Penutupan ruas jalan
tol ini juga menyebabkan terganggunya jalur transportasi Surabaya-Malang dan
Surabaya-Banyuwangi serta kota-kota lain di bagian timur pulau Jawa. Ini
berakibat pula terhadap aktivitas produksi di kawasan Ngoro (Mojokerto)
dan Pasuruan yang selama ini merupakan salah satu kawasan industri
utama di Jawa Timur.
Sejumlah upaya telah
dilakukan untuk menanggulangi luapan lumpur. Pemerintah dianggap tidak serius
menangani kasus luapan lumpur panas ini. Masyarakat adalah korban yang paling
dirugikan, karena mereka harus mengungsi dan kehilangan mata pencaharian tanpa
adanya kompensasi yang layak. Pemerintah hanya membebankan kepada
Lapindo pembelian lahan bersertifikat dengan harga berlipat-lipat dari
harga NJOP yang rata-rata harga tanah di bawah Rp100 ribu—dibeli oleh
Lapindo sebesar Rp1 juta dan bangunan Rp1,5 juta masing-masing per meter
persegi. untuk 4 desa (Kedung Bendo, Renokenongo, Siring, dan Jatirejo)

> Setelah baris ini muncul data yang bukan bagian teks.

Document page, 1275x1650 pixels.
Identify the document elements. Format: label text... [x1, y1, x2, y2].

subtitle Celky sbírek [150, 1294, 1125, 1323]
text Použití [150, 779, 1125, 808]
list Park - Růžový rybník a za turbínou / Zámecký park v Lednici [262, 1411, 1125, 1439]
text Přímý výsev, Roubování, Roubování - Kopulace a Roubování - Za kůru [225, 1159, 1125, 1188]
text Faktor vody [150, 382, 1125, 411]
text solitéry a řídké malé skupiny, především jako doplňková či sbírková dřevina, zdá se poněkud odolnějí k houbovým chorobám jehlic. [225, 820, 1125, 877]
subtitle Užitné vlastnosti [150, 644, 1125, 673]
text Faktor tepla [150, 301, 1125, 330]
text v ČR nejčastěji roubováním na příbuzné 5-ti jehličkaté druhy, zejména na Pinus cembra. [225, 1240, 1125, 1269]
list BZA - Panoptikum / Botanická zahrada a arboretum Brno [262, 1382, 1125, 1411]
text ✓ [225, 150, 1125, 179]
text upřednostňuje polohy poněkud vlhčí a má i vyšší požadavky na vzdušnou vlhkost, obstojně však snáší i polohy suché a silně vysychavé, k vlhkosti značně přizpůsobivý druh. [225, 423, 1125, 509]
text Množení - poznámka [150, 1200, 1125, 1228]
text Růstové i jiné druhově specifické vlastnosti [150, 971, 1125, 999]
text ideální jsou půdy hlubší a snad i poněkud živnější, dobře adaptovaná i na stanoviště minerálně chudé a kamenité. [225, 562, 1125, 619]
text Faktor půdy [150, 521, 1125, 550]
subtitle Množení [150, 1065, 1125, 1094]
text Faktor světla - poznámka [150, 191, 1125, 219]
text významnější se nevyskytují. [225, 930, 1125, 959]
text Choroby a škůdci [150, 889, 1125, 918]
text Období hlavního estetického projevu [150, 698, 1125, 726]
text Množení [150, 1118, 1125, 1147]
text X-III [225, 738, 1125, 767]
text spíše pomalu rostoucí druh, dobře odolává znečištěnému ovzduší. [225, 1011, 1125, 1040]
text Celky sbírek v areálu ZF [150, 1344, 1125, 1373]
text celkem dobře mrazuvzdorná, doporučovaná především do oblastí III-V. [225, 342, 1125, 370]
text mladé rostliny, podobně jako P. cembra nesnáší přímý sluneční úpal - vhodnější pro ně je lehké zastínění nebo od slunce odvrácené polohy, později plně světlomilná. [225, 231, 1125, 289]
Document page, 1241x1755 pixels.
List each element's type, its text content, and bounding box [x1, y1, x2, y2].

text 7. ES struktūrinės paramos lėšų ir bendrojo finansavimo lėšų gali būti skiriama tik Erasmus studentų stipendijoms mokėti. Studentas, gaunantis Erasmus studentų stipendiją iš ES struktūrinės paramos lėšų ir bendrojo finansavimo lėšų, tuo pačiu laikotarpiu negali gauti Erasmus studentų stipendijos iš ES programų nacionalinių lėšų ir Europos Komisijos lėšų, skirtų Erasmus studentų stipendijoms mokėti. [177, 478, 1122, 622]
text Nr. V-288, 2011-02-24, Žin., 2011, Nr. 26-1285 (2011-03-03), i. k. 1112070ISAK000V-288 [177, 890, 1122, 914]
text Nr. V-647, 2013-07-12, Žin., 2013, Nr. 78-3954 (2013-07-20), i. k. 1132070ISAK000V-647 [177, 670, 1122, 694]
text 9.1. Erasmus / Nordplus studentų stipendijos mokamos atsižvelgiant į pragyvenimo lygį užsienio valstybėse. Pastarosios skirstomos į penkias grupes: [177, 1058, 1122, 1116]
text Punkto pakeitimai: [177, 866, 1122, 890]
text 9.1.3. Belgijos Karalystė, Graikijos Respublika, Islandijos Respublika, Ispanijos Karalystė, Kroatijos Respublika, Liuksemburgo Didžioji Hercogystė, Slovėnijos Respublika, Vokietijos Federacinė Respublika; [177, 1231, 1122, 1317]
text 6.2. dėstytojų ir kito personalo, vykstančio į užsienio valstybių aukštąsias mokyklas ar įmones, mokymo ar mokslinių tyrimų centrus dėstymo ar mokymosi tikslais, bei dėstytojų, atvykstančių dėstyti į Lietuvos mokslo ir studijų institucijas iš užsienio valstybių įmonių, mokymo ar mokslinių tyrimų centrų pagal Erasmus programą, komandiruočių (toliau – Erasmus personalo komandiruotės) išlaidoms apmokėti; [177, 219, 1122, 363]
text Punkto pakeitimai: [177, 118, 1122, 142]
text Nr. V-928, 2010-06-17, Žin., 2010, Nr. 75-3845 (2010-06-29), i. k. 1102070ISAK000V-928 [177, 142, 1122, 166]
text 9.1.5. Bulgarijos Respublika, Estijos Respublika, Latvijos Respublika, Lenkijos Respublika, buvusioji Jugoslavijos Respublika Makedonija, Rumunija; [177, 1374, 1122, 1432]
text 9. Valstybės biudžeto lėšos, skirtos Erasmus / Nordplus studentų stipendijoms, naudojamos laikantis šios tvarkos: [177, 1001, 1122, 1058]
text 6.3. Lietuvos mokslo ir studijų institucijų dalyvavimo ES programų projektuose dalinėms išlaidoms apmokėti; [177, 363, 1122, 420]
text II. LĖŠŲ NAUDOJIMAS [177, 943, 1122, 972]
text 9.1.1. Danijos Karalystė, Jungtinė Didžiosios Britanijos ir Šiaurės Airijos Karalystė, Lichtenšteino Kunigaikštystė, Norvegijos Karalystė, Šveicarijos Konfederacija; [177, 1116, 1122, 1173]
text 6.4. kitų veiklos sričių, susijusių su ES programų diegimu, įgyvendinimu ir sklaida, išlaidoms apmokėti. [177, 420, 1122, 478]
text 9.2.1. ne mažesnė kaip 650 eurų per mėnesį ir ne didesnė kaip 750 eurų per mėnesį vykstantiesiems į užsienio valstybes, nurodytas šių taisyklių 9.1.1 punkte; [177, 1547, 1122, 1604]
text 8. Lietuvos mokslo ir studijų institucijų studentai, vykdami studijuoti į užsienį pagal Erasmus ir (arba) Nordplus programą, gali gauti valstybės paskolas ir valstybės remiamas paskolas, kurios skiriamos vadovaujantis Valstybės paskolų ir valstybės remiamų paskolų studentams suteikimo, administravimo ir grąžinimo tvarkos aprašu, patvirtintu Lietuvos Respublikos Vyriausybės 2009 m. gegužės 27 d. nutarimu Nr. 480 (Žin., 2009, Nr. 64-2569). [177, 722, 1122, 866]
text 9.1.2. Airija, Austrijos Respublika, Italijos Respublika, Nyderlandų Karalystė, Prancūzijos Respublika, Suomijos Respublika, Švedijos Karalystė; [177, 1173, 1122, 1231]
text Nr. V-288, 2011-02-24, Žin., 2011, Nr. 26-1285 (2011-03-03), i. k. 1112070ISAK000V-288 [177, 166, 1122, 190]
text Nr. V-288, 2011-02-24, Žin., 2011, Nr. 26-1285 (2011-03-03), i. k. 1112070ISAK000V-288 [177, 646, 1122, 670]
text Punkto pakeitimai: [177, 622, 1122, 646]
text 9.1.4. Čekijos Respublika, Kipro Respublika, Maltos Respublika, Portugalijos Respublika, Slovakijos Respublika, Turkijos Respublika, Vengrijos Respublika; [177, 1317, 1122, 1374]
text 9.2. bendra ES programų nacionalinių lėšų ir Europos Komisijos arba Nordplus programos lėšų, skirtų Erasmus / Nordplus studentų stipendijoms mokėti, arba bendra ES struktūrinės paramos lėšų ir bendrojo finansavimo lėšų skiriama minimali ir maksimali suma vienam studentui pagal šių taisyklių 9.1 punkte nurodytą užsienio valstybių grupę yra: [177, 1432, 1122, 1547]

sementara desa-desa lainnya ditanggung APBN, juga penanganan infrastruktur yang
rusak. Hal ini dianggap wajar karena banyak media hanya menuliskan data yang
tidak akurat tentang penyebab semburan lumpur ini.
Salah satu pihak yang
paling mengecam penanganan bencana lumpur Lapindo adalah aktivis lingkungan
hidup. Selain mengecam lambatnya pemerintah dalam menangani lumpur, mereka juga
menganggap aneka solusi yang ditawarkan pemerintah dalam menangani lumpur akan
melahirkan masalah baru, salah satunya adalah soal wacana bahwa lumpur akan
dibuang ke laut karena tindakan tersebut justru berpotensi merusak lingkungan
sekitar muara.
PT Lapindo Brantas Inc.
sendiri lebih sering mengingkari perjanjian-perjanjian yang telah disepakati
bersama dengan korban. Menurut sebagian media, padahal kenyataannya dari 12.883
buah dokumen Mei 2009 hanya tinggal 400 buah dokumen yang belum
dibayarkan karena status tanah yang belum jelas. Namun para warga korban banyak
yang menerangkan kepada Komnas HAM dalam penyelidikannya bahwa para korban
sudah diminta menandatangani kuitansi lunas oleh Minarak Lapindo
Jaya, padahal pembayarannya diangsur belum lunas hingga sekarang. Dalam
keterangannya kepada DPRD Sidoarjo pada Oktober 2010 ini Andi
Darusalam Tabusala mengakui bahwa dari sekitar 13.000 berkas baru sekitar 8.000
berkas yang diselesaikan kebanyakan dari korban yang berasal dari
Perumtas Tanggulangin Sidoarjo. Hal ini menunjukkan bahwa banyak
keterangan dan penjelasan yang masih simpang siur dan tidak jelas.
Sampai Mei 2009, PT
Lapindo, melalui PT Minarak Lapindo Jaya telah mengeluarkan uang baik untuk
mengganti tanah masyarakat maupun membuat tanggul sebesar Rp. 6 triliun.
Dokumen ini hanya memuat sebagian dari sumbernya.